Features Date-friendly, live music, outdoor dining
Bar Beer, wine, liquor
Credit cards Visa, MC, AmEx
Reservations Accepted

www.jeffreysinmilford.com

Milford
501 New Haven Ave.
Milford, CT
(203) 878-1910
Jeffrey’s
Milford’s grande dame is back, a bit better, and more informal and lunchy

Jeffrey’s shut down briefly in 2005 to reinvent itself as more informal and approachable. The new version places more of an emphasis on lunches and bistro-style dishes. Still in its white house on a nondescript stretch of Milford, the restaurant has always been traditional to the core; it’s an elegant space with a nice view of marshland, and a gracious outdoor patio.

Still, the décor looks trapped in 1991, with its imperial white columns and hazy corporate art. Even the silverware is outdated, looking cloudy and cheap on the white linen. (That’s the seamy underbelly of “traditional.”) What’s more, the music is usually a shrieking melodrama of vocalists like Andrea Bocelli and Celine Dion (which, by the way, feels totally anachronistic when you’re looking out at an Andrew Wyeth vista). They couldn’t appeal to the over-70 set any more than if Brian Dennehy were offering rides to his ageless planet, Antera.

The menu does seem to have mellowed out a bit; mains tend toward the mid-$20s, and more sandwiches are offered (many more during lunch, plus gargantuan wraps). Appetizers are pricey, but that seems appropriate given that they are so rich and involved, you won’t be able to eat much more than a salad afterwards. In one, avocado, lobster, and brie form a triumvirate of indulgent flavors; another sees lobster and butternut squash fill homemade agnolotti in what might elsewhere be a main course.

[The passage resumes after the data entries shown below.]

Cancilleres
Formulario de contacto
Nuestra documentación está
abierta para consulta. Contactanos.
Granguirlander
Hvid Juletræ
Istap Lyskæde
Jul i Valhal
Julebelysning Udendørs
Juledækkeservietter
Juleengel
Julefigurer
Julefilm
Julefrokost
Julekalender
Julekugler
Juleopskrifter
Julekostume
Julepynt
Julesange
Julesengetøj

Despite the over-the-top ingredients, it’s clear that careful seasoning and balance still drive the kitchen. A salad of peppery arugula, expertly grilled calamari, and shaved pecorino is just dressed enough to let all the flavors sparkle. A clam-and-butternut soup avoids being cloying with a light and flavorful vegetable base, something we rarely see in this preparation.

But there are rampant problems with overcooking. Vegetables are limp, shriveled, and flavorless, and chicken (especially in a thin scallopine cut) is chalky. Maine crab cakes are full of finely shredded meat, and the outside is nice and crisp, but we miss the joy of crabby lumps. The Bearnaise in the dish is elegant, even if it gets lost in the shuffle.

It’s all pretty good, even if dinner prices remain too high for such unsteady execution—dramatic view and soundtrack be damned. But, if the object of Jeffrey’s revamp was to make itself more of a lunch destination, it has succeeded. Oh, and they still have that wonderful key lime tart.